Short exercise: Can you write out the records below again, substituting "hour marks" for every "hour lines" and leaving everything else unchanged?

--- --- ---

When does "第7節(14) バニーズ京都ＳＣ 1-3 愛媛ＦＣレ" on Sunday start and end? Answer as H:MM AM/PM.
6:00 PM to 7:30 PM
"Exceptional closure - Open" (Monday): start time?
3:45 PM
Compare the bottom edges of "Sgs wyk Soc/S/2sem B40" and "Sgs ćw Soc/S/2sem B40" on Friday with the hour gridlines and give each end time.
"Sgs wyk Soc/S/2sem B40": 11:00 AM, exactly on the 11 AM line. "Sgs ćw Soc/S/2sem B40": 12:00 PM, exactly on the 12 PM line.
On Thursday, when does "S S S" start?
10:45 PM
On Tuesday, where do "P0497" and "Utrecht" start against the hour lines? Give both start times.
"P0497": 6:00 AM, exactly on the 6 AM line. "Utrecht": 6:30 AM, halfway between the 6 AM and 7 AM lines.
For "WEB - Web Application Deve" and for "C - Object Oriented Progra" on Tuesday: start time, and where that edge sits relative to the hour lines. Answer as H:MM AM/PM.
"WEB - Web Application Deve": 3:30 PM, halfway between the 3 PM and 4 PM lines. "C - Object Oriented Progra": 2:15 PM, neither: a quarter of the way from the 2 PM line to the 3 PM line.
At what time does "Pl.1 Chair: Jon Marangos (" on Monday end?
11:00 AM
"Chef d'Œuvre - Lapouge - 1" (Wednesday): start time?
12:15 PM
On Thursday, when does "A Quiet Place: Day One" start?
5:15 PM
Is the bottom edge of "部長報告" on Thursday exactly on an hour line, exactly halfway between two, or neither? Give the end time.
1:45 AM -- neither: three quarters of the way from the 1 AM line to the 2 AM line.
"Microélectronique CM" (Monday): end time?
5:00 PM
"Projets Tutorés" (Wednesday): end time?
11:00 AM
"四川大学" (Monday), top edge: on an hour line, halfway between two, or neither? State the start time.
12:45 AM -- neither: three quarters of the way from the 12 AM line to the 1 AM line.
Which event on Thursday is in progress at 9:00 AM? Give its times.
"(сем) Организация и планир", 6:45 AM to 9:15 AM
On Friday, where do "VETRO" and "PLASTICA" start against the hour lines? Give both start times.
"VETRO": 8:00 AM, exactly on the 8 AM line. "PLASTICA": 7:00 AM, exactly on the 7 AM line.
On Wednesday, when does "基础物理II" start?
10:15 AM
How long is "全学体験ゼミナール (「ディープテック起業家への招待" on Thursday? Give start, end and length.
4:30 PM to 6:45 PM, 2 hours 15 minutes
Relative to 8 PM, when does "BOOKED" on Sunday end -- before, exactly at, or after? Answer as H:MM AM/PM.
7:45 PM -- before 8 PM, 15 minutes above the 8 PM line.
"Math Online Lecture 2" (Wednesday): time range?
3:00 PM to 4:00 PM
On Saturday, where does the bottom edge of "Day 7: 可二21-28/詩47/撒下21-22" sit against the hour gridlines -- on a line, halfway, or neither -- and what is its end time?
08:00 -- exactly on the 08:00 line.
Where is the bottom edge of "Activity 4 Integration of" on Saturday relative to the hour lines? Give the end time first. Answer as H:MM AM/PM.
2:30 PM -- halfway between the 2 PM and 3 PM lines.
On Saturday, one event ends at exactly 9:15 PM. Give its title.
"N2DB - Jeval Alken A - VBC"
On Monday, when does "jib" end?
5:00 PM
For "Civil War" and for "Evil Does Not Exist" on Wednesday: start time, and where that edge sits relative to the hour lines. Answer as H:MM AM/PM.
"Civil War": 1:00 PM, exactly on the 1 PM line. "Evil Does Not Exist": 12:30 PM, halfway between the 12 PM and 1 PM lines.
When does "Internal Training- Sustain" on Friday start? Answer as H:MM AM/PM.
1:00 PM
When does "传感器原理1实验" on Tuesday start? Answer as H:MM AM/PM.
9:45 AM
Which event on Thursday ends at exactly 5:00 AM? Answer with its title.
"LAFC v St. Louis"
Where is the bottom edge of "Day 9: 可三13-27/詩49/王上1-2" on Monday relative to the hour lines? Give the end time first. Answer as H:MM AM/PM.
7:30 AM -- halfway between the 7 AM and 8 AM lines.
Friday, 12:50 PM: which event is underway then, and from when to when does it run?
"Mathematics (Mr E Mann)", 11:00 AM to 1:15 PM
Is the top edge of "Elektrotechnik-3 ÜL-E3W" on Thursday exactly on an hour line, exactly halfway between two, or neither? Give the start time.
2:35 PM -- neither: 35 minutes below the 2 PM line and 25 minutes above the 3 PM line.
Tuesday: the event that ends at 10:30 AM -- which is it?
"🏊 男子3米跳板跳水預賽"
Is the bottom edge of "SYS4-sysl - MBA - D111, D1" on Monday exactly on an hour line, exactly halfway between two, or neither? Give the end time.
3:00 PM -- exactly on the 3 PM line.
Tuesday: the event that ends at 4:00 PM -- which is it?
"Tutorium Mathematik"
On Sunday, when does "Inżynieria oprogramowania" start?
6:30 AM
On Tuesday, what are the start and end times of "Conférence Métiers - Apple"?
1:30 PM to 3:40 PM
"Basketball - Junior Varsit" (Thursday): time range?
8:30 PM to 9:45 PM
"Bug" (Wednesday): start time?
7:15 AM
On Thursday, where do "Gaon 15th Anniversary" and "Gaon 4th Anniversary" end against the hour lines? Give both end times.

--- --- ---

Result for this task:
When does "第7節(14) バニーズ京都ＳＣ 1-3 愛媛ＦＣレ" on Sunday start and end? Answer as H:MM AM/PM.
6:00 PM to 7:30 PM
"Exceptional closure - Open" (Monday): start time?
3:45 PM
Compare the bottom edges of "Sgs wyk Soc/S/2sem B40" and "Sgs ćw Soc/S/2sem B40" on Friday with the hour gridlines and give each end time.
"Sgs wyk Soc/S/2sem B40": 11:00 AM, exactly on the 11 AM line. "Sgs ćw Soc/S/2sem B40": 12:00 PM, exactly on the 12 PM line.
On Thursday, when does "S S S" start?
10:45 PM
On Tuesday, where do "P0497" and "Utrecht" start against the hour marks? Give both start times.
"P0497": 6:00 AM, exactly on the 6 AM line. "Utrecht": 6:30 AM, halfway between the 6 AM and 7 AM lines.
For "WEB - Web Application Deve" and for "C - Object Oriented Progra" on Tuesday: start time, and where that edge sits relative to the hour marks. Answer as H:MM AM/PM.
"WEB - Web Application Deve": 3:30 PM, halfway between the 3 PM and 4 PM lines. "C - Object Oriented Progra": 2:15 PM, neither: a quarter of the way from the 2 PM line to the 3 PM line.
At what time does "Pl.1 Chair: Jon Marangos (" on Monday end?
11:00 AM
"Chef d'Œuvre - Lapouge - 1" (Wednesday): start time?
12:15 PM
On Thursday, when does "A Quiet Place: Day One" start?
5:15 PM
Is the bottom edge of "部長報告" on Thursday exactly on an hour line, exactly halfway between two, or neither? Give the end time.
1:45 AM -- neither: three quarters of the way from the 1 AM line to the 2 AM line.
"Microélectronique CM" (Monday): end time?
5:00 PM
"Projets Tutorés" (Wednesday): end time?
11:00 AM
"四川大学" (Monday), top edge: on an hour line, halfway between two, or neither? State the start time.
12:45 AM -- neither: three quarters of the way from the 12 AM line to the 1 AM line.
Which event on Thursday is in progress at 9:00 AM? Give its times.
"(сем) Организация и планир", 6:45 AM to 9:15 AM
On Friday, where do "VETRO" and "PLASTICA" start against the hour marks? Give both start times.
"VETRO": 8:00 AM, exactly on the 8 AM line. "PLASTICA": 7:00 AM, exactly on the 7 AM line.
On Wednesday, when does "基础物理II" start?
10:15 AM
How long is "全学体験ゼミナール (「ディープテック起業家への招待" on Thursday? Give start, end and length.
4:30 PM to 6:45 PM, 2 hours 15 minutes
Relative to 8 PM, when does "BOOKED" on Sunday end -- before, exactly at, or after? Answer as H:MM AM/PM.
7:45 PM -- before 8 PM, 15 minutes above the 8 PM line.
"Math Online Lecture 2" (Wednesday): time range?
3:00 PM to 4:00 PM
On Saturday, where does the bottom edge of "Day 7: 可二21-28/詩47/撒下21-22" sit against the hour gridlines -- on a line, halfway, or neither -- and what is its end time?
08:00 -- exactly on the 08:00 line.
Where is the bottom edge of "Activity 4 Integration of" on Saturday relative to the hour marks? Give the end time first. Answer as H:MM AM/PM.
2:30 PM -- halfway between the 2 PM and 3 PM lines.
On Saturday, one event ends at exactly 9:15 PM. Give its title.
"N2DB - Jeval Alken A - VBC"
On Monday, when does "jib" end?
5:00 PM
For "Civil War" and for "Evil Does Not Exist" on Wednesday: start time, and where that edge sits relative to the hour marks. Answer as H:MM AM/PM.
"Civil War": 1:00 PM, exactly on the 1 PM line. "Evil Does Not Exist": 12:30 PM, halfway between the 12 PM and 1 PM lines.
When does "Internal Training- Sustain" on Friday start? Answer as H:MM AM/PM.
1:00 PM
When does "传感器原理1实验" on Tuesday start? Answer as H:MM AM/PM.
9:45 AM
Which event on Thursday ends at exactly 5:00 AM? Answer with its title.
"LAFC v St. Louis"
Where is the bottom edge of "Day 9: 可三13-27/詩49/王上1-2" on Monday relative to the hour marks? Give the end time first. Answer as H:MM AM/PM.
7:30 AM -- halfway between the 7 AM and 8 AM lines.
Friday, 12:50 PM: which event is underway then, and from when to when does it run?
"Mathematics (Mr E Mann)", 11:00 AM to 1:15 PM
Is the top edge of "Elektrotechnik-3 ÜL-E3W" on Thursday exactly on an hour line, exactly halfway between two, or neither? Give the start time.
2:35 PM -- neither: 35 minutes below the 2 PM line and 25 minutes above the 3 PM line.
Tuesday: the event that ends at 10:30 AM -- which is it?
"🏊 男子3米跳板跳水預賽"
Is the bottom edge of "SYS4-sysl - MBA - D111, D1" on Monday exactly on an hour line, exactly halfway between two, or neither? Give the end time.
3:00 PM -- exactly on the 3 PM line.
Tuesday: the event that ends at 4:00 PM -- which is it?
"Tutorium Mathematik"
On Sunday, when does "Inżynieria oprogramowania" start?
6:30 AM
On Tuesday, what are the start and end times of "Conférence Métiers - Apple"?
1:30 PM to 3:40 PM
"Basketball - Junior Varsit" (Thursday): time range?
8:30 PM to 9:45 PM
"Bug" (Wednesday): start time?
7:15 AM
On Thursday, where do "Gaon 15th Anniversary" and "Gaon 4th Anniversary" end against the hour marks? Give both end times.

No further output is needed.